(Task item) Every record is to be copied unchanged, except that its pictures are removed.

(Document images with source code)
^^^^^^^^

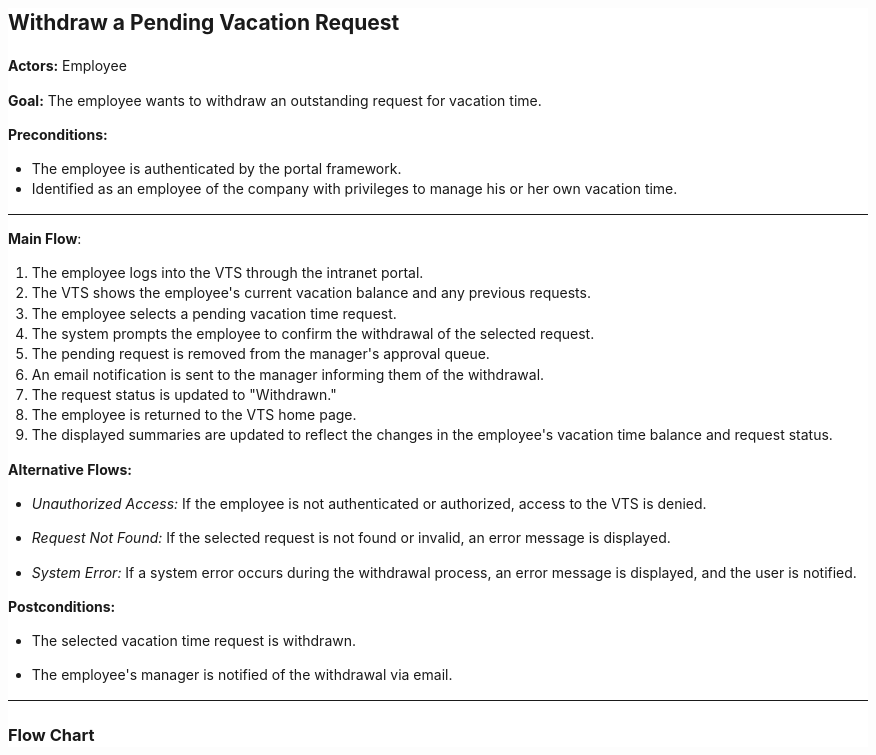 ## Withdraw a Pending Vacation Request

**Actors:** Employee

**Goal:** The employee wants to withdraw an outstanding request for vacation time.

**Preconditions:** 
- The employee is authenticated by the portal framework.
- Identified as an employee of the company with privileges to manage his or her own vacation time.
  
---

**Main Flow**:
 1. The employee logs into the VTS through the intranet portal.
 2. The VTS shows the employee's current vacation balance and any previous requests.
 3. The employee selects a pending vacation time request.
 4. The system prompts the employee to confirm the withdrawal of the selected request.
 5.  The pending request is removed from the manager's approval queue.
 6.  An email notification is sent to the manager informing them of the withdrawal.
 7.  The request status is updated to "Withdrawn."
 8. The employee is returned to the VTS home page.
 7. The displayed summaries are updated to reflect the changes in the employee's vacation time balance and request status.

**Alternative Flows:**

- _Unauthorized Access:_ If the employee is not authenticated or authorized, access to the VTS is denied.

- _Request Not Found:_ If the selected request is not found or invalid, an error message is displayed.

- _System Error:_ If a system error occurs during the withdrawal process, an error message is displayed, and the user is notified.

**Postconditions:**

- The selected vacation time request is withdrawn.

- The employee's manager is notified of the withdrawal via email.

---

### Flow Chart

^^^^^^^^

(Finished task)
 ## Withdraw a Pending Vacation Request

**Actors:** Employee

**Goal:** The employee wants to withdraw an outstanding request for vacation time.

**Preconditions:** 
- The employee is authenticated by the portal framework.
- Identified as an employee of the company with privileges to manage his or her own vacation time.
  
---

**Main Flow**:
 1. The employee logs into the VTS through the intranet portal.
 2. The VTS shows the employee's current vacation balance and any previous requests.
 3. The employee selects a pending vacation time request.
 4. The system prompts the employee to confirm the withdrawal of the selected request.
 5.  The pending request is removed from the manager's approval queue.
 6.  An email notification is sent to the manager informing them of the withdrawal.
 7.  The request status is updated to "Withdrawn."
 8. The employee is returned to the VTS home page.
 7. The displayed summaries are updated to reflect the changes in the employee's vacation time balance and request status.

**Alternative Flows:**

- _Unauthorized Access:_ If the employee is not authenticated or authorized, access to the VTS is denied.

- _Request Not Found:_ If the selected request is not found or invalid, an error message is displayed.

- _System Error:_ If a system error occurs during the withdrawal process, an error message is displayed, and the user is notified.

**Postconditions:**

- The selected vacation time request is withdrawn.

- The employee's manager is notified of the withdrawal via email.

---

### Flow Chart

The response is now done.